Improving the Identification of Real-world Malware's DNS Covert Channels Using Locality Sensitive Hashing
Pascal Ruffing, Denis Petrov, Sebastian Zillien, Steffen Wendzel
TL;DR
This work tackles the problem of detecting and attributing DNS-based malware covert channels in real-world traffic. It proposes a novel LSH-based pipeline that encodes DNS subdomain sequences into similarity features via dual hashing, computes pairwise similarities in fixed windows, and feeds a Random Forest classifier for binary detection, malware-family identification, and behavioral classification; the distance computations leverage pairwise comparisons with $\binom{n}{2}=\frac{n(n-1)}{2}$ per segment, yielding $O(n^2)$ complexity (with potential $O(n)$ rolling updates in streaming setups). The approach demonstrates higher F1-scores and substantially lower false positive rates than the Domainator baseline, while generalizing to unseen malware variants and tools and enabling behavior-level attribution (e.g., upload/download/idle) based solely on DNS traffic. Limitations arise with low-variance idle traffic, suggesting future work in hybrid representations that incorporate temporal or semantic cues and extending the framework to other protocols for broader forensic applicability.
Abstract
Nowadays, malware increasingly uses DNS-based covert channels in order to evade detection and maintain stealthy communication with its command-and-control servers.
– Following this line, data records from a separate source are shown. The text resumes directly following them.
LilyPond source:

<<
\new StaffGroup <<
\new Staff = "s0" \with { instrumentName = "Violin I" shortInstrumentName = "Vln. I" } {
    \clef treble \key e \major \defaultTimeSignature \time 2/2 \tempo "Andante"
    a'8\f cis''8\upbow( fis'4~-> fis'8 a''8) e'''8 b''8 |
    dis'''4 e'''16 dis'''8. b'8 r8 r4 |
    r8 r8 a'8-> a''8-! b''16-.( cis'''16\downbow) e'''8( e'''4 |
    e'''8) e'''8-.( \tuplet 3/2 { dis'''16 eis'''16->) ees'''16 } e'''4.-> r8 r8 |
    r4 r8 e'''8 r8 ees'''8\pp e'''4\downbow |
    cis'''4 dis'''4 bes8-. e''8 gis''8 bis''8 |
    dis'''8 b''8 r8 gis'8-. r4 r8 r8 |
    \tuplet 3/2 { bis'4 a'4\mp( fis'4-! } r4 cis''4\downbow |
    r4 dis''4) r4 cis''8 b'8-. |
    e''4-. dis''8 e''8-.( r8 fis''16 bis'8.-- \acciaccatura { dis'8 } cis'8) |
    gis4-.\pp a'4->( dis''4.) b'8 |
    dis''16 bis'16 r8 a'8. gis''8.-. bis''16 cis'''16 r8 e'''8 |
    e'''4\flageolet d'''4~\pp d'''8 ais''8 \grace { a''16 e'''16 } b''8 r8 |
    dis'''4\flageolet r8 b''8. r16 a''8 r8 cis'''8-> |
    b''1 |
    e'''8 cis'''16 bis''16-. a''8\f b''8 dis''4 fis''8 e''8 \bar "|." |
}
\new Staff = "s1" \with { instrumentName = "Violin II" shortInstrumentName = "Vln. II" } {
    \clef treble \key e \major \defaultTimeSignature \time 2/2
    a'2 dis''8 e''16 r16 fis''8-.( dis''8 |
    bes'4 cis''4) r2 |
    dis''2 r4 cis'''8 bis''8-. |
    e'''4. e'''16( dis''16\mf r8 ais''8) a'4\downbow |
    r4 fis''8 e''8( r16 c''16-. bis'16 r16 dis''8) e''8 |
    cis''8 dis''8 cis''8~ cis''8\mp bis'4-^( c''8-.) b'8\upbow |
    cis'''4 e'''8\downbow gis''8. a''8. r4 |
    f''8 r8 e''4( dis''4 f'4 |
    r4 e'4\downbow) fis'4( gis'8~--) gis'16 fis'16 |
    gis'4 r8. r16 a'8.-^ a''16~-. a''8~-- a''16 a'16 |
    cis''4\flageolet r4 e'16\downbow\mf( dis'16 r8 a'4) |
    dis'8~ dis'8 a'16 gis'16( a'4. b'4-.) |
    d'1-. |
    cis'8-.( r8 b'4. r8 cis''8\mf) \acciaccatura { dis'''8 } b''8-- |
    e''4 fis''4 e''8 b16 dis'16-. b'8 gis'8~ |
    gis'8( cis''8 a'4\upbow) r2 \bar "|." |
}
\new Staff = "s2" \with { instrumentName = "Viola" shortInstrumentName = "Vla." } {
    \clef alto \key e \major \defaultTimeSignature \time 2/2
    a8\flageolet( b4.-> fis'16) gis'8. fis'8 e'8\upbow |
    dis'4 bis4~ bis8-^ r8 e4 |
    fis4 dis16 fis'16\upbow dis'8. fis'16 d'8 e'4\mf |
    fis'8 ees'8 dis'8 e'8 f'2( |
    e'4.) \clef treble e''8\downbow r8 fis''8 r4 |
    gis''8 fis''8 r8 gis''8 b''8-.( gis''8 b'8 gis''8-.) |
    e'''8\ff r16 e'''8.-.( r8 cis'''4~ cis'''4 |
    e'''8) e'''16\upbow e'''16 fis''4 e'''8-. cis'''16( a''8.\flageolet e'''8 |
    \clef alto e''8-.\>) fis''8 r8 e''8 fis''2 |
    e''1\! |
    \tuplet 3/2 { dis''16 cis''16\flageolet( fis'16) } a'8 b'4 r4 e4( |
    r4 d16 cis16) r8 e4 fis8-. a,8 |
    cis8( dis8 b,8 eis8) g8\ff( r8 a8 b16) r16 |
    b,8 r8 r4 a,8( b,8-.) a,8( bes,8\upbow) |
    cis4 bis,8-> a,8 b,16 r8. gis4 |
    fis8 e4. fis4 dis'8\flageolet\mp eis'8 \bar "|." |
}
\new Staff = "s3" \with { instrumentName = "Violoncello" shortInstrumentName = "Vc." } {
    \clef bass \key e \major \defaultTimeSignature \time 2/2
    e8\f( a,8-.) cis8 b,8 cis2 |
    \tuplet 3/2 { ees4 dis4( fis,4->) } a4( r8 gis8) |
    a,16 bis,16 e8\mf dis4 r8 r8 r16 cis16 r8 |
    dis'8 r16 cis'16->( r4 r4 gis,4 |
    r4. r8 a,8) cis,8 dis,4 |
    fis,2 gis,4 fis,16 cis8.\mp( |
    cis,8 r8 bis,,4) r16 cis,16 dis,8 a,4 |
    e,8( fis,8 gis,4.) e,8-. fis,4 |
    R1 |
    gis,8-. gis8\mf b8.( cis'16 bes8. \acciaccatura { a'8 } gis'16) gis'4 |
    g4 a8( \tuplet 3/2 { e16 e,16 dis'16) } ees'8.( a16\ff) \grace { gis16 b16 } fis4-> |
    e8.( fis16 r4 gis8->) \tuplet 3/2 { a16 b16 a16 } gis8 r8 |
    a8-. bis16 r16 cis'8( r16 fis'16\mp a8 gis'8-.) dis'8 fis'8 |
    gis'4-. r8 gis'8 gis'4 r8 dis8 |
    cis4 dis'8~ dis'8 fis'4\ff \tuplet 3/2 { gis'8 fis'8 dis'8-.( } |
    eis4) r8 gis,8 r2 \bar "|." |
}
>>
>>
While prior work has focused on detecting such activity, identifying specific malware families and their behaviors from captured network traffic remains challenging due to the variability of DNS. In this paper, we present the first application of Locality Sensitive Hashing to the detection and identification of real-world malware utilizing DNS covert channels. Our approach encodes DNS subdomain sequences into statistical similarity features that effectively capture anomalies indicative of malicious activity. Combined with a Random Forest classifier, our method achieves higher accuracy and reduced false positive rates than prior approaches, while demonstrating improved robustness and generalization to previously unseen or modified malware samples. We further demonstrate that our approach enables reliable classification of malware behavior (e.g., uploading or downloading of files), based solely on DNS subdomains.